Task statement:
Please transcribe every line of the records below, keeping each word, number, and mark the same.

• • •

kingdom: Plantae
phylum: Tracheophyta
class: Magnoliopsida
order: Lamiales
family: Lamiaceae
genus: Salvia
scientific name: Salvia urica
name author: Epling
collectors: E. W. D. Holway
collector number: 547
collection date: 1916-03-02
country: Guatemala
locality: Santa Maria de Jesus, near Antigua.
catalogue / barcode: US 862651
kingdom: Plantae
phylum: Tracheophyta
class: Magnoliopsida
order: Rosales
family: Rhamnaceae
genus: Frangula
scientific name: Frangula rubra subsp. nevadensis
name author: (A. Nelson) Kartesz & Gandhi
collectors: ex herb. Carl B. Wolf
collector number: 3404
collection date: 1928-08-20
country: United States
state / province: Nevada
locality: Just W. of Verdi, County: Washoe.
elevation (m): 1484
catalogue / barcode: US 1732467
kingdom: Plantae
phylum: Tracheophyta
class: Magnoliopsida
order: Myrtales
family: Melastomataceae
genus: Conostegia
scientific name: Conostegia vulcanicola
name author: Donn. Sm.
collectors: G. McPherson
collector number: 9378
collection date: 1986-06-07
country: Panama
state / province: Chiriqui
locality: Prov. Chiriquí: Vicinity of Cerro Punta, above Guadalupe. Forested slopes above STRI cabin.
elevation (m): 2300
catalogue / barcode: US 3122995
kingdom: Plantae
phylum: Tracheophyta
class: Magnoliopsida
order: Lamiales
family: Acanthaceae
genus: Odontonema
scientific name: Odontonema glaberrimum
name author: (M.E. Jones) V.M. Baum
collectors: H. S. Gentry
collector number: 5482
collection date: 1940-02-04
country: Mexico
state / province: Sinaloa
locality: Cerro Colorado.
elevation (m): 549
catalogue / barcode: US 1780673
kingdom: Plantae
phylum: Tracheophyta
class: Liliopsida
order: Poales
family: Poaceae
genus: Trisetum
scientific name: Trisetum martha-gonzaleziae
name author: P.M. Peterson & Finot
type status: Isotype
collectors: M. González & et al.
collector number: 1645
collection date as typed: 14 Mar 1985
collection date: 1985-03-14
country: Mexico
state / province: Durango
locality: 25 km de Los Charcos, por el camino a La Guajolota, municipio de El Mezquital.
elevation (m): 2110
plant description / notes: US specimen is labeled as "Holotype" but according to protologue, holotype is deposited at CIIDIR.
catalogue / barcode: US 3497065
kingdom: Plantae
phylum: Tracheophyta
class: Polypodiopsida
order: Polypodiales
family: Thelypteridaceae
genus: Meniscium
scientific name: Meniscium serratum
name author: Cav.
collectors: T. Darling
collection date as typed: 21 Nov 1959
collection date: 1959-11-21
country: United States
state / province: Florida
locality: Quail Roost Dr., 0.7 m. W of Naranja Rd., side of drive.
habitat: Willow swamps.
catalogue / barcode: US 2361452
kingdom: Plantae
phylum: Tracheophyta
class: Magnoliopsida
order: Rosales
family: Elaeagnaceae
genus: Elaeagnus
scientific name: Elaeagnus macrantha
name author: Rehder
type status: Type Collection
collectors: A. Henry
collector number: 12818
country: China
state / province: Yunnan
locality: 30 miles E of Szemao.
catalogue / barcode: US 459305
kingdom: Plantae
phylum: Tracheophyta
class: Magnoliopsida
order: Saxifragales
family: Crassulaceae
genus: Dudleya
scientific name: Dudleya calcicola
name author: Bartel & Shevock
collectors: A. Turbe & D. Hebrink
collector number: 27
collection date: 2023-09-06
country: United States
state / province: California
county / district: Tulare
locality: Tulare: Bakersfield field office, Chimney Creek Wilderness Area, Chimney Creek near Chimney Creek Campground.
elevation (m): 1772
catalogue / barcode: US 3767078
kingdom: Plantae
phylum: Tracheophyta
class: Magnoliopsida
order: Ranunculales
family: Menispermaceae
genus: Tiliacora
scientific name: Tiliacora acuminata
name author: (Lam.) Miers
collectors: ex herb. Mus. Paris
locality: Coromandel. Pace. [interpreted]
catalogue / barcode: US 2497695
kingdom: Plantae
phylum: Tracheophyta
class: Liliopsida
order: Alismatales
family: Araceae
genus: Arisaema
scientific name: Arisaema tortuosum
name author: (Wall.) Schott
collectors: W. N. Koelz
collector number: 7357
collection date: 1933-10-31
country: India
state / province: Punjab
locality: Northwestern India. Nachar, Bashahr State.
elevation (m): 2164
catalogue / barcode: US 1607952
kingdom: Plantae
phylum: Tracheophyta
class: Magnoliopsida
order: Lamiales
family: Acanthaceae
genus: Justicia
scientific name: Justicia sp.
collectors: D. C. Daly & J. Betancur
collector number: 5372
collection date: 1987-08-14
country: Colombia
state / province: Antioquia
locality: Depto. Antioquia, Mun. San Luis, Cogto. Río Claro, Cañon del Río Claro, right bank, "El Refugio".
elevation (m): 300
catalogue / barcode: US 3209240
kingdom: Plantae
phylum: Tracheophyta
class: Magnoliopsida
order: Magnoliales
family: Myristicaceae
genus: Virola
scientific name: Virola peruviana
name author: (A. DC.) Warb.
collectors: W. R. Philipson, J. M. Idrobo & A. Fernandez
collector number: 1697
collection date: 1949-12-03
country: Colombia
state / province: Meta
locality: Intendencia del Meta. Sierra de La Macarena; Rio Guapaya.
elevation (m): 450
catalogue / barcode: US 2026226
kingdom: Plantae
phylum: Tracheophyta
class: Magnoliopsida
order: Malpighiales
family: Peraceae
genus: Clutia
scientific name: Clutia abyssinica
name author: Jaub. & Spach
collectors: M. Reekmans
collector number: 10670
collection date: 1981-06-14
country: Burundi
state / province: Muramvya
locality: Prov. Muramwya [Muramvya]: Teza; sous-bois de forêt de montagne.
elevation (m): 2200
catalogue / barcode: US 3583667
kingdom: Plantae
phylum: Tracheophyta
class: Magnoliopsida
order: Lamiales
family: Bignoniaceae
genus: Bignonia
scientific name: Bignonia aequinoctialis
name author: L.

• • •

Task response:
kingdom: Plantae
phylum: Tracheophyta
class: Magnoliopsida
order: Lamiales
family: Lamiaceae
genus: Salvia
scientific name: Salvia urica
name author: Epling
collectors: E. W. D. Holway
collector number: 547
collection date: 1916-03-02
country: Guatemala
locality: Santa Maria de Jesus, near Antigua.
catalogue / barcode: US 862651
kingdom: Plantae
phylum: Tracheophyta
class: Magnoliopsida
order: Rosales
family: Rhamnaceae
genus: Frangula
scientific name: Frangula rubra subsp. nevadensis
name author: (A. Nelson) Kartesz & Gandhi
collectors: ex herb. Carl B. Wolf
collector number: 3404
collection date: 1928-08-20
country: United States
state / province: Nevada
locality: Just W. of Verdi, County: Washoe.
elevation (m): 1484
catalogue / barcode: US 1732467
kingdom: Plantae
phylum: Tracheophyta
class: Magnoliopsida
order: Myrtales
family: Melastomataceae
genus: Conostegia
scientific name: Conostegia vulcanicola
name author: Donn. Sm.
collectors: G. McPherson
collector number: 9378
collection date: 1986-06-07
country: Panama
state / province: Chiriqui
locality: Prov. Chiriquí: Vicinity of Cerro Punta, above Guadalupe. Forested slopes above STRI cabin.
elevation (m): 2300
catalogue / barcode: US 3122995
kingdom: Plantae
phylum: Tracheophyta
class: Magnoliopsida
order: Lamiales
family: Acanthaceae
genus: Odontonema
scientific name: Odontonema glaberrimum
name author: (M.E. Jones) V.M. Baum
collectors: H. S. Gentry
collector number: 5482
collection date: 1940-02-04
country: Mexico
state / province: Sinaloa
locality: Cerro Colorado.
elevation (m): 549
catalogue / barcode: US 1780673
kingdom: Plantae
phylum: Tracheophyta
class: Liliopsida
order: Poales
family: Poaceae
genus: Trisetum
scientific name: Trisetum martha-gonzaleziae
name author: P.M. Peterson & Finot
type status: Isotype
collectors: M. González & et al.
collector number: 1645
collection date as typed: 14 Mar 1985
collection date: 1985-03-14
country: Mexico
state / province: Durango
locality: 25 km de Los Charcos, por el camino a La Guajolota, municipio de El Mezquital.
elevation (m): 2110
plant description / notes: US specimen is labeled as "Holotype" but according to protologue, holotype is deposited at CIIDIR.
catalogue / barcode: US 3497065
kingdom: Plantae
phylum: Tracheophyta
class: Polypodiopsida
order: Polypodiales
family: Thelypteridaceae
genus: Meniscium
scientific name: Meniscium serratum
name author: Cav.
collectors: T. Darling
collection date as typed: 21 Nov 1959
collection date: 1959-11-21
country: United States
state / province: Florida
locality: Quail Roost Dr., 0.7 m. W of Naranja Rd., side of drive.
habitat: Willow swamps.
catalogue / barcode: US 2361452
kingdom: Plantae
phylum: Tracheophyta
class: Magnoliopsida
order: Rosales
family: Elaeagnaceae
genus: Elaeagnus
scientific name: Elaeagnus macrantha
name author: Rehder
type status: Type Collection
collectors: A. Henry
collector number: 12818
country: China
state / province: Yunnan
locality: 30 miles E of Szemao.
catalogue / barcode: US 459305
kingdom: Plantae
phylum: Tracheophyta
class: Magnoliopsida
order: Saxifragales
family: Crassulaceae
genus: Dudleya
scientific name: Dudleya calcicola
name author: Bartel & Shevock
collectors: A. Turbe & D. Hebrink
collector number: 27
collection date: 2023-09-06
country: United States
state / province: California
county / district: Tulare
locality: Tulare: Bakersfield field office, Chimney Creek Wilderness Area, Chimney Creek near Chimney Creek Campground.
elevation (m): 1772
catalogue / barcode: US 3767078
kingdom: Plantae
phylum: Tracheophyta
class: Magnoliopsida
order: Ranunculales
family: Menispermaceae
genus: Tiliacora
scientific name: Tiliacora acuminata
name author: (Lam.) Miers
collectors: ex herb. Mus. Paris
locality: Coromandel. Pace. [interpreted]
catalogue / barcode: US 2497695
kingdom: Plantae
phylum: Tracheophyta
class: Liliopsida
order: Alismatales
family: Araceae
genus: Arisaema
scientific name: Arisaema tortuosum
name author: (Wall.) Schott
collectors: W. N. Koelz
collector number: 7357
collection date: 1933-10-31
country: India
state / province: Punjab
locality: Northwestern India. Nachar, Bashahr State.
elevation (m): 2164
catalogue / barcode: US 1607952
kingdom: Plantae
phylum: Tracheophyta
class: Magnoliopsida
order: Lamiales
family: Acanthaceae
genus: Justicia
scientific name: Justicia sp.
collectors: D. C. Daly & J. Betancur
collector number: 5372
collection date: 1987-08-14
country: Colombia
state / province: Antioquia
locality: Depto. Antioquia, Mun. San Luis, Cogto. Río Claro, Cañon del Río Claro, right bank, "El Refugio".
elevation (m): 300
catalogue / barcode: US 3209240
kingdom: Plantae
phylum: Tracheophyta
class: Magnoliopsida
order: Magnoliales
family: Myristicaceae
genus: Virola
scientific name: Virola peruviana
name author: (A. DC.) Warb.
collectors: W. R. Philipson, J. M. Idrobo & A. Fernandez
collector number: 1697
collection date: 1949-12-03
country: Colombia
state / province: Meta
locality: Intendencia del Meta. Sierra de La Macarena; Rio Guapaya.
elevation (m): 450
catalogue / barcode: US 2026226
kingdom: Plantae
phylum: Tracheophyta
class: Magnoliopsida
order: Malpighiales
family: Peraceae
genus: Clutia
scientific name: Clutia abyssinica
name author: Jaub. & Spach
collectors: M. Reekmans
collector number: 10670
collection date: 1981-06-14
country: Burundi
state / province: Muramvya
locality: Prov. Muramwya [Muramvya]: Teza; sous-bois de forêt de montagne.
elevation (m): 2200
catalogue / barcode: US 3583667
kingdom: Plantae
phylum: Tracheophyta
class: Magnoliopsida
order: Lamiales
family: Bignoniaceae
genus: Bignonia
scientific name: Bignonia aequinoctialis
name author: L.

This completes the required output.